Top of Data to examine
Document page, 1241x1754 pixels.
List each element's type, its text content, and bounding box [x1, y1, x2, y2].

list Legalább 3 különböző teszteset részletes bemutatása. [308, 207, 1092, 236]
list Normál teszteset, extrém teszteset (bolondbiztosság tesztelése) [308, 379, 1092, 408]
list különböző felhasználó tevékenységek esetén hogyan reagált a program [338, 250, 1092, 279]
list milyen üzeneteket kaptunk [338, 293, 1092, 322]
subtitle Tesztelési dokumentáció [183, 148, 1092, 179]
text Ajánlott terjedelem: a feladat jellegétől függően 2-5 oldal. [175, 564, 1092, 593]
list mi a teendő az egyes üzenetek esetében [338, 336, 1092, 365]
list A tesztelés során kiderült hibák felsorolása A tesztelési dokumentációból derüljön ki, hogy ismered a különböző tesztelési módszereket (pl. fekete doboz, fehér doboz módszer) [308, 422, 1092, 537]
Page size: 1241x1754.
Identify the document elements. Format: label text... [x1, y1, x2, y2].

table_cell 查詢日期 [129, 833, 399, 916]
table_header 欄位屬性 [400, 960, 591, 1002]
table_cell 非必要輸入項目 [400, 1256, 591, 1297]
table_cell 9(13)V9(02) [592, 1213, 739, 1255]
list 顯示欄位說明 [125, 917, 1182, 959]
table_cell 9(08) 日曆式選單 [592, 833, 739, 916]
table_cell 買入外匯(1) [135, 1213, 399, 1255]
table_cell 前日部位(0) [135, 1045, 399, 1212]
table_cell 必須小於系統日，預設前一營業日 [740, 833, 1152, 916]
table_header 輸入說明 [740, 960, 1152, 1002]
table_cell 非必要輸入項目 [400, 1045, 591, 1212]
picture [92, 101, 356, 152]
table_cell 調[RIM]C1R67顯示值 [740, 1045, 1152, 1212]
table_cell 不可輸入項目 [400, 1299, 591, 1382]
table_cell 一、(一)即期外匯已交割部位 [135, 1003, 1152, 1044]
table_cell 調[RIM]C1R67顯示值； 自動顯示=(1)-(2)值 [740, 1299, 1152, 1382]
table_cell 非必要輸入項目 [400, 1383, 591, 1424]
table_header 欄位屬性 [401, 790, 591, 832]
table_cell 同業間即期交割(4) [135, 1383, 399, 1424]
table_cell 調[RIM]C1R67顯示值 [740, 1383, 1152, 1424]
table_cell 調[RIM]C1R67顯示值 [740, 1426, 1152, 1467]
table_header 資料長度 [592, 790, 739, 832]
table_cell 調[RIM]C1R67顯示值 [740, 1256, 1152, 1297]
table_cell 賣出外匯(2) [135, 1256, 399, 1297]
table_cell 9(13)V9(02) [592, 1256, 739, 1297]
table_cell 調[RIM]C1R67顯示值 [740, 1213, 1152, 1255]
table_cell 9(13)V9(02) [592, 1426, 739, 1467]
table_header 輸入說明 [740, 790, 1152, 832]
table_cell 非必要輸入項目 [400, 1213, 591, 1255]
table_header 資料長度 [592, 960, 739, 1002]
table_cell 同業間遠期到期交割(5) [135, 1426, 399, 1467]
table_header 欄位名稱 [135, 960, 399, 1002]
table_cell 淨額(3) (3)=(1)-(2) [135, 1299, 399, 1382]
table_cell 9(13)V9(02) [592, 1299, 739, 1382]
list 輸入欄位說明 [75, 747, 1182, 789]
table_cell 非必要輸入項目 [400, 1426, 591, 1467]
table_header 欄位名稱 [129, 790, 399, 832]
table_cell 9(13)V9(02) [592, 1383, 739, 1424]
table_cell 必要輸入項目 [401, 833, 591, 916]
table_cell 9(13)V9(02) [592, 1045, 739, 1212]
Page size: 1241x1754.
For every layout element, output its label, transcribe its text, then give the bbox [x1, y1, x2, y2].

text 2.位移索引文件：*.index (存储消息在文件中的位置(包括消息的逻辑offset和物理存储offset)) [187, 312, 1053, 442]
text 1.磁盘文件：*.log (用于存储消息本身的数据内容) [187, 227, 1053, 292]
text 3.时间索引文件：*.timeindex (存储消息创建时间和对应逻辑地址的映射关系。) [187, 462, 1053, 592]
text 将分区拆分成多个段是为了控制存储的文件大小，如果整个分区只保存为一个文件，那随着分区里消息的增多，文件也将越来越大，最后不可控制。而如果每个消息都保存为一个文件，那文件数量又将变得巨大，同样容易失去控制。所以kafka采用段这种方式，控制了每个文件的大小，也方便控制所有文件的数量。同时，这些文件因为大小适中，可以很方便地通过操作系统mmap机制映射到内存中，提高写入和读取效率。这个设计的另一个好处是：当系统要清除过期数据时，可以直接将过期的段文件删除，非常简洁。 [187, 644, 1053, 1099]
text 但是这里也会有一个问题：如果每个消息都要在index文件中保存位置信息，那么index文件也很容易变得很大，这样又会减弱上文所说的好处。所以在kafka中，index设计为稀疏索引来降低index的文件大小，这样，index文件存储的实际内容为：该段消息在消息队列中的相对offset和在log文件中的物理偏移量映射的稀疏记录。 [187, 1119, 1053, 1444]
Bottom of Data to examine
» **About this task**:
Each entry above should be retyped exactly, with nothing missed.

» **Problem solution**:
Document page, 1241x1754 pixels.
List each element's type, its text content, and bounding box [x1, y1, x2, y2].

list Legalább 3 különböző teszteset részletes bemutatása. [308, 207, 1092, 236]
list Normál teszteset, extrém teszteset (bolondbiztosság tesztelése) [308, 379, 1092, 408]
list különböző felhasználó tevékenységek esetén hogyan reagált a program [338, 250, 1092, 279]
list milyen üzeneteket kaptunk [338, 293, 1092, 322]
subtitle Tesztelési dokumentáció [183, 148, 1092, 179]
text Ajánlott terjedelem: a feladat jellegétől függően 2-5 oldal. [175, 564, 1092, 593]
list mi a teendő az egyes üzenetek esetében [338, 336, 1092, 365]
list A tesztelés során kiderült hibák felsorolása A tesztelési dokumentációból derüljön ki, hogy ismered a különböző tesztelési módszereket (pl. fekete doboz, fehér doboz módszer) [308, 422, 1092, 537]
Page size: 1241x1754.
Identify the document elements. Format: label text... [x1, y1, x2, y2].

table_cell 查詢日期 [129, 833, 399, 916]
table_header 欄位屬性 [400, 960, 591, 1002]
table_cell 非必要輸入項目 [400, 1256, 591, 1297]
table_cell 9(13)V9(02) [592, 1213, 739, 1255]
list 顯示欄位說明 [125, 917, 1182, 959]
table_cell 9(08) 日曆式選單 [592, 833, 739, 916]
table_cell 買入外匯(1) [135, 1213, 399, 1255]
table_cell 前日部位(0) [135, 1045, 399, 1212]
table_cell 必須小於系統日，預設前一營業日 [740, 833, 1152, 916]
table_header 輸入說明 [740, 960, 1152, 1002]
table_cell 非必要輸入項目 [400, 1045, 591, 1212]
picture [92, 101, 356, 152]
table_cell 調[RIM]C1R67顯示值 [740, 1045, 1152, 1212]
table_cell 不可輸入項目 [400, 1299, 591, 1382]
table_cell 一、(一)即期外匯已交割部位 [135, 1003, 1152, 1044]
table_cell 調[RIM]C1R67顯示值； 自動顯示=(1)-(2)值 [740, 1299, 1152, 1382]
table_cell 非必要輸入項目 [400, 1383, 591, 1424]
table_header 欄位屬性 [401, 790, 591, 832]
table_cell 同業間即期交割(4) [135, 1383, 399, 1424]
table_cell 調[RIM]C1R67顯示值 [740, 1383, 1152, 1424]
table_cell 調[RIM]C1R67顯示值 [740, 1426, 1152, 1467]
table_header 資料長度 [592, 790, 739, 832]
table_cell 調[RIM]C1R67顯示值 [740, 1256, 1152, 1297]
table_cell 賣出外匯(2) [135, 1256, 399, 1297]
table_cell 9(13)V9(02) [592, 1256, 739, 1297]
table_cell 調[RIM]C1R67顯示值 [740, 1213, 1152, 1255]
table_cell 9(13)V9(02) [592, 1426, 739, 1467]
table_header 輸入說明 [740, 790, 1152, 832]
table_cell 非必要輸入項目 [400, 1213, 591, 1255]
table_header 資料長度 [592, 960, 739, 1002]
table_cell 同業間遠期到期交割(5) [135, 1426, 399, 1467]
table_header 欄位名稱 [135, 960, 399, 1002]
table_cell 淨額(3) (3)=(1)-(2) [135, 1299, 399, 1382]
table_cell 9(13)V9(02) [592, 1299, 739, 1382]
list 輸入欄位說明 [75, 747, 1182, 789]
table_cell 非必要輸入項目 [400, 1426, 591, 1467]
table_header 欄位名稱 [129, 790, 399, 832]
table_cell 9(13)V9(02) [592, 1383, 739, 1424]
table_cell 必要輸入項目 [401, 833, 591, 916]
table_cell 9(13)V9(02) [592, 1045, 739, 1212]
Page size: 1241x1754.
For every layout element, output its label, transcribe its text, then give the bbox [x1, y1, x2, y2].

text 2.位移索引文件：*.index (存储消息在文件中的位置(包括消息的逻辑offset和物理存储offset)) [187, 312, 1053, 442]
text 1.磁盘文件：*.log (用于存储消息本身的数据内容) [187, 227, 1053, 292]
text 3.时间索引文件：*.timeindex (存储消息创建时间和对应逻辑地址的映射关系。) [187, 462, 1053, 592]
text 将分区拆分成多个段是为了控制存储的文件大小，如果整个分区只保存为一个文件，那随着分区里消息的增多，文件也将越来越大，最后不可控制。而如果每个消息都保存为一个文件，那文件数量又将变得巨大，同样容易失去控制。所以kafka采用段这种方式，控制了每个文件的大小，也方便控制所有文件的数量。同时，这些文件因为大小适中，可以很方便地通过操作系统mmap机制映射到内存中，提高写入和读取效率。这个设计的另一个好处是：当系统要清除过期数据时，可以直接将过期的段文件删除，非常简洁。 [187, 644, 1053, 1099]
text 但是这里也会有一个问题：如果每个消息都要在index文件中保存位置信息，那么index文件也很容易变得很大，这样又会减弱上文所说的好处。所以在kafka中，index设计为稀疏索引来降低index的文件大小，这样，index文件存储的实际内容为：该段消息在消息队列中的相对offset和在log文件中的物理偏移量映射的稀疏记录。 [187, 1119, 1053, 1444]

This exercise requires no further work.